Sunday 19 April 2015

A Waffle

I am so happy today! I spent time with my family at Buntzen Lake. 

We actually didn't spend very long there, but I've always felt really relaxed with nature. Especially when I see calm large bodies of water. You just kind of get lost in your own mind staring into it. It just feels sort of freeing; unrestrained.
Even just a short amount of time spent there helped to loosen up some anxieties. After that, I went out with a friend that I haven't seen in a while, but that I love so much so that when we see each other, we just pick up from where we left off (no pictures, sorry!) We just had one of the best talks. We just talked about everything. She is so great! She let me just talk about all my worries, and let me ramble on and I knew there was no judgement and she was so patient .. She's seriously like my little therapist. I felt like it was just what I needed. 

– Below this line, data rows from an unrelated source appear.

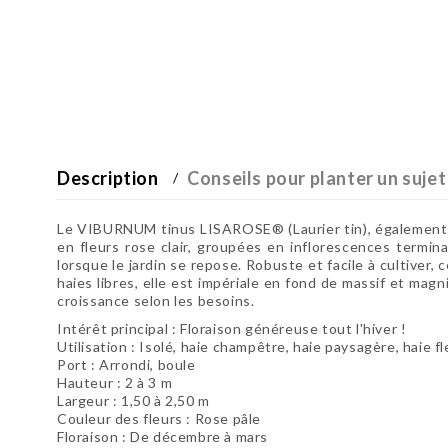
Description
Conseils pour planter un sujet
Le VIBURNUM tinus LISAROSE® (Laurier tin), également app
en fleurs rose clair, groupées en inflorescences termina
lorsque le jardin se repose. Robuste et facile à cultiver,
haies libres, elle est impériale en fond de massif et magn
croissance selon les besoins.
Intérêt principal : Floraison généreuse tout l'hiver !
Utilisation : Isolé, haie champêtre, haie paysagère, haie fl
Port : Arrondi, boule
Hauteur : 2 à 3 m
Largeur : 1,50 à 2,50 m
Couleur des fleurs : Rose pâle
Floraison : De décembre à mars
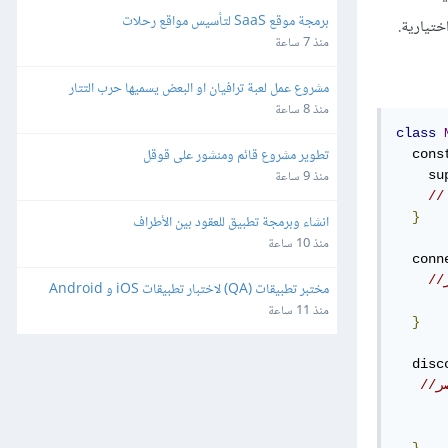
برمجة موقع SaaS لتأسيس مواقع رحلات
ختيارية.
منذ 7 ساعة
مشروع عمل لعبة ترافيان او البعض يسميها حرب التتار
منذ 8 ساعة
class
تطوير مشروع قائم ومنشور على قوقل
  cons
    su
منذ 9 ساعة
}
انشاء وبرمجة تطبيق للعقود بين الأطراف
منذ 10 ساعة
  conn
مختبر تطبيقات (QA) لاختبار تطبيقات iOS و Android
منذ 11 ساعة
}
  disc
}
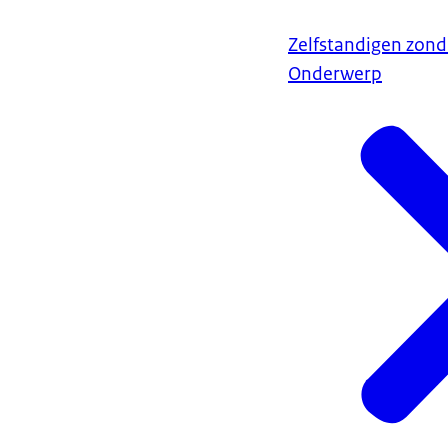
Zelfstandigen zond
Onderwerp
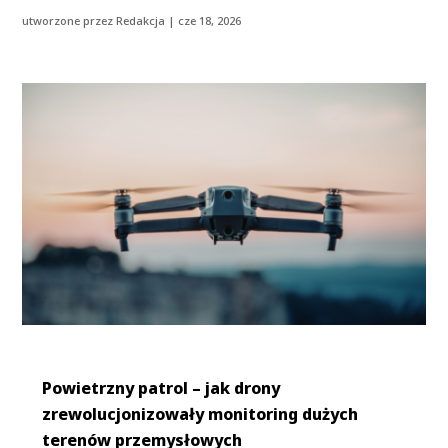
utworzone przez
Redakcja
|
cze 18, 2026
Powietrzny patrol – jak drony
zrewolucjonizowały monitoring dużych
terenów przemysłowych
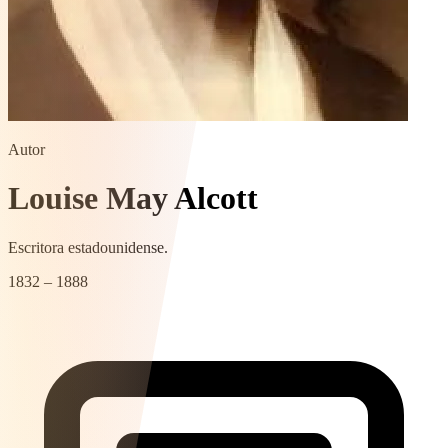
Autor
Louise May Alcott
Escritora estadounidense.
1832 – 1888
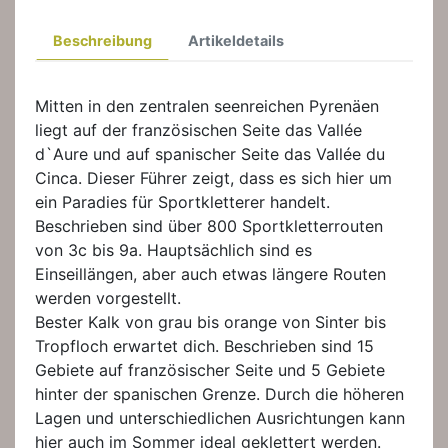
Beschreibung
Artikeldetails
Mitten in den zentralen seenreichen Pyrenäen
liegt auf der französischen Seite das Vallée
d`Aure und auf spanischer Seite das Vallée du
Cinca. Dieser Führer zeigt, dass es sich hier um
ein Paradies für Sportkletterer handelt.
Beschrieben sind über 800 Sportkletterrouten
von 3c bis 9a. Hauptsächlich sind es
Einseillängen, aber auch etwas längere Routen
werden vorgestellt.
Bester Kalk von grau bis orange von Sinter bis
Tropfloch erwartet dich. Beschrieben sind 15
Gebiete auf französischer Seite und 5 Gebiete
hinter der spanischen Grenze. Durch die höheren
Lagen und unterschiedlichen Ausrichtungen kann
hier auch im Sommer ideal geklettert werden.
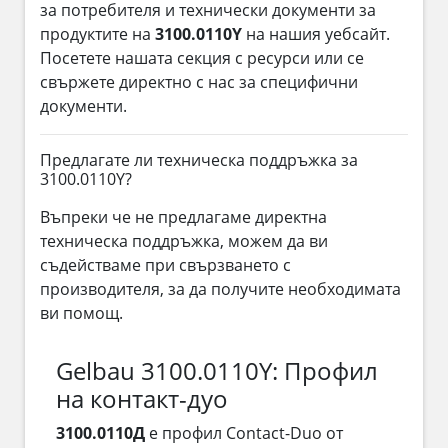
за потребителя и технически документи за
продуктите на
3100.0110Y
на нашия уебсайт.
Посетете нашата секция с ресурси или се
свържете директно с нас за специфични
документи.
Предлагате ли техническа поддръжка за
3100.0110Y?
Въпреки че не предлагаме директна
техническа поддръжка, можем да ви
съдействаме при свързването с
производителя, за да получите необходимата
ви помощ.
Gelbau 3100.0110Y: Профил
на контакт-дуо
3100.0110Д
е профил Contact-Duo от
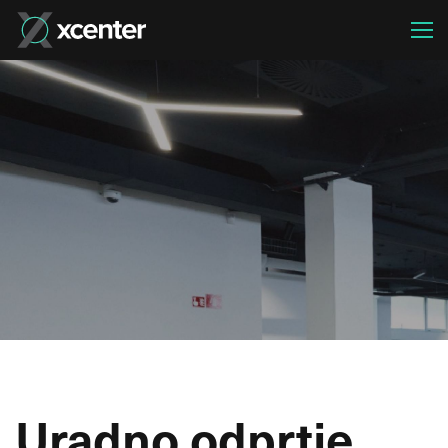
Uradno odprtje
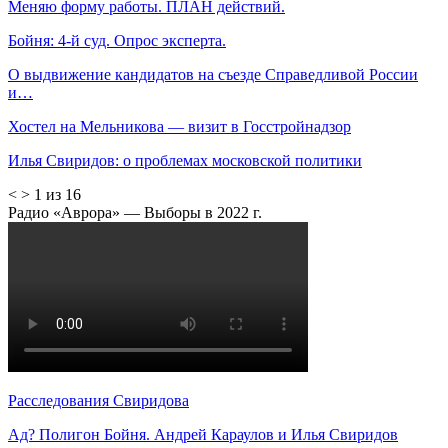
Меняю форму работы. ПЛАН действий.
Бойня: 4-й суд. Опрос эксперта.
О выдвижение кандидатов на съезде Справедливой России
и…
Хостел на Мельникова — визит в Госстройнадзор
Илья Свиридов: о проблемах московской политики
<
>
1 из 16
Радио «Аврора» — Выборы в 2022 г.
Расследования Свиридова
Ад? Полигон Бойня. Андрей Караулов и Илья Свиридов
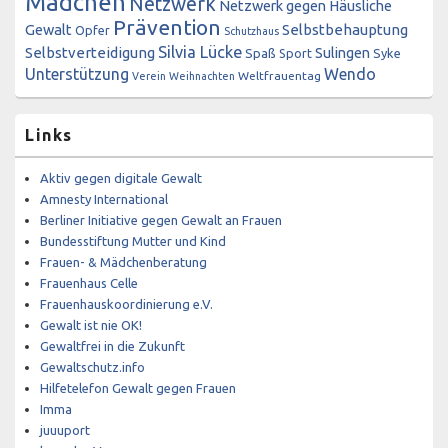
Mädchen
Netzwerk
Netzwerk gegen Häusliche
Prävention
Gewalt
Selbstbehauptung
Opfer
Schutzhaus
Silvia Lücke
Selbstverteidigung
Sulingen
Spaß
Sport
Syke
Unterstützung
Wendo
Weltfrauentag
Verein
Weihnachten
Links
Aktiv gegen digitale Gewalt
Amnesty International
Berliner Initiative gegen Gewalt an Frauen
Bundesstiftung Mutter und Kind
Frauen- & Mädchenberatung
Frauenhaus Celle
Frauenhauskoordinierung e.V.
Gewalt ist nie OK!
Gewaltfrei in die Zukunft
Gewaltschutz.info
Hilfetelefon Gewalt gegen Frauen
Imma
juuuport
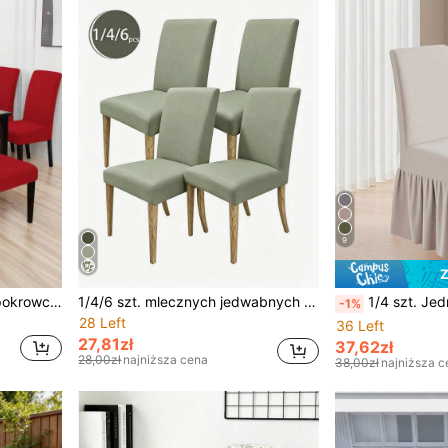
9
Z
1/4/6 szt. Jednokolorowe pokrowce na krzesła z mlecznego jedwabiu, o wysokiej elastyczności, odporne na kurz i wodę, odpowiednie na każdą porę roku, do salonu, hotelu, restauracji, kuchni, wystroju wnętrz, na Boże Narodzenie
1/4/6 szt. mlecznych jedwabnych pokrowców na krzesła z wysokim oparciem, wysoka elastyczność, pyłoszczelność, uniwersalne, pasujące do salonu, jadalni, sypialni, gabinetu, na zewnątrz, zdejmowane i nadające się do prania
1/4 szt. Jednokolorowe, mleczne, jedwabne pokrowce na krzesła w stylu spódnicy, pełne pokrycie, antypoślizgowe, trwałe, zmyw
-1%
28 Left
36 Left
27,81zł
37,62zł
28,00zł
najniższa cena
38,00zł
najniższa c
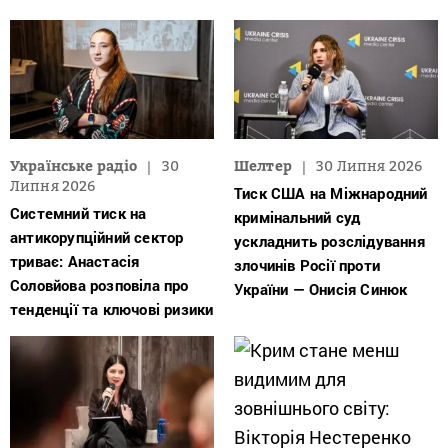
Українське радіо
30
Шелтер
30 Липня 2026
Липня 2026
Тиск США на Міжнародний
Системний тиск на
кримінальний суд
антикорупційний сектор
ускладнить розслідування
триває: Анастасія
злочинів Росії проти
Соловйова розповіла про
України — Онисія Синюк
тенденції та ключові ризики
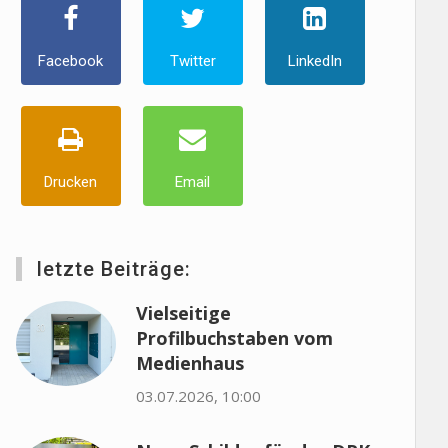
Facebook
Twitter
LinkedIn
Drucken
Email
letzte Beiträge:
Vielseitige
Profilbuchstaben vom
Medienhaus
03.07.2026, 10:00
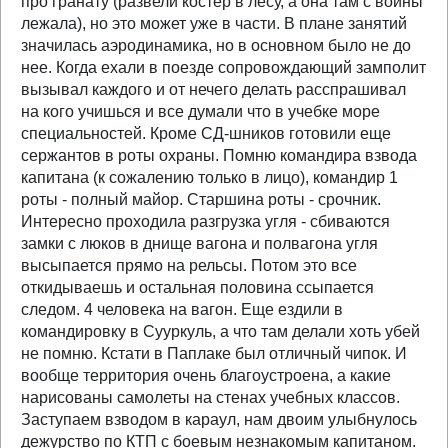
про гранату (развели костер в лесу, а она там с войны
лежала), но это может уже в части. В плане занятий
значилась аэродинамика, но в основном было не до
нее. Когда ехали в поезде сопровождающий замполит
вызывал каждого и от нечего делать расспрашивал
на кого учишься и все думали что в учебке море
специальностей. Кроме СД-шников готовили еще
сержантов в роты охраны. Помню командира взвода
капитана (к сожалению только в лицо), командир 1
роты - полный майор. Старшина роты - срочник.
Интересно проходила разгрузка угля - сбиваются
замки с люков в днище вагона и полвагона угля
высыпается прямо на рельсы. Потом это все
откидываешь и остальная половина ссыпается
следом. 4 человека на вагон. Еще ездили в
командировку в Сууркуль, а что там делали хоть убей
не помню. Кстати в Паплаке был отличный чипок. И
вообще территория очень благоустроена, а какие
нарисованы самолеты на стенах учебных классов.
Заступаем взводом в караул, нам двоим улыбнулось
дежурство по КТП с боевым незнакомым капитаном.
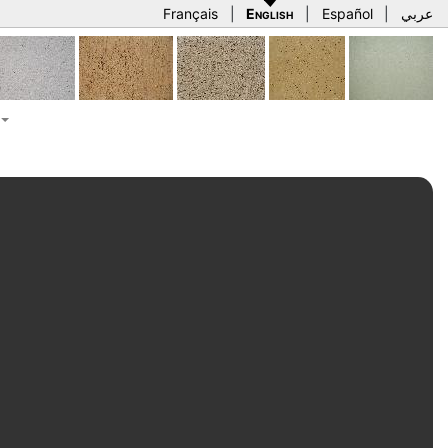
Français
|
English
|
Español
|
عربي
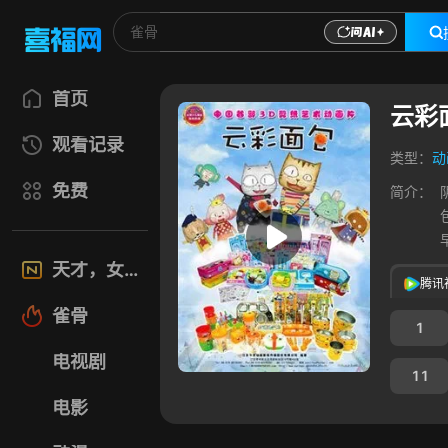
首页
云彩
观看记录
类型：
动
免费
简介：
天才，女友
腾讯
雀骨
1
电视剧
11
电影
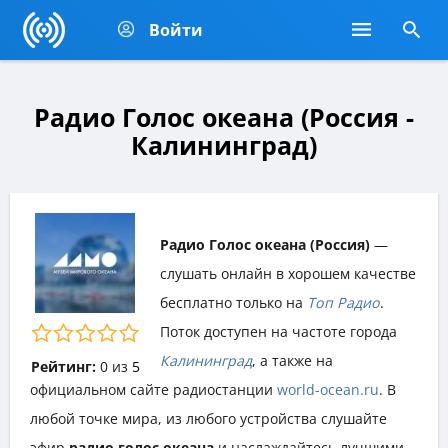
Войти
Радио Голос океана (Россия -
Калининград)
Радио Голос океана (Россия)
—
слушать онлайн в хорошем качестве
бесплатно только на
Топ Радио
.
Поток доступен на частоте города
Калининград
, а также на
Рейтинг:
0
из
5
официальном сайте радиостанции
world-ocean.ru
. В
любой точке мира, из любого устройства слушайте
эфир
радио голос океана
и наслаждайтесь лучшими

Between the nature walks and letting it all out, I really think my mood is picking up. I'm starting to feel more positive, and all I really wanted to feel was that I was going to be okay no matter what decisions I made. Even though I thought I was heading towards a particular path, and I ended up getting lost, I know I'll be fine. That's all I wanted to know, and I thought all my past negativity stemmed from worrying that I've somehow failed. Well, I'm not totally done worrying about that, but its lost its sense of urgency.

And who can forget my mode of meditation! Knitting! I finished making a waffle looking panel today!
I only have two panels left until I'm done my blanket!! Knitting gives me a sense of accomplishment that boosts up my self-esteem so much. The fact that I made something makes me feel so proud. Like I was productive today. It also keeps my mind busy so that it's not always focused on my worries. 

I can't wait until I'm done the entire blanket! When I'm finished an entire project, that's when I feel the most accomplished! Until then, keep on knitting!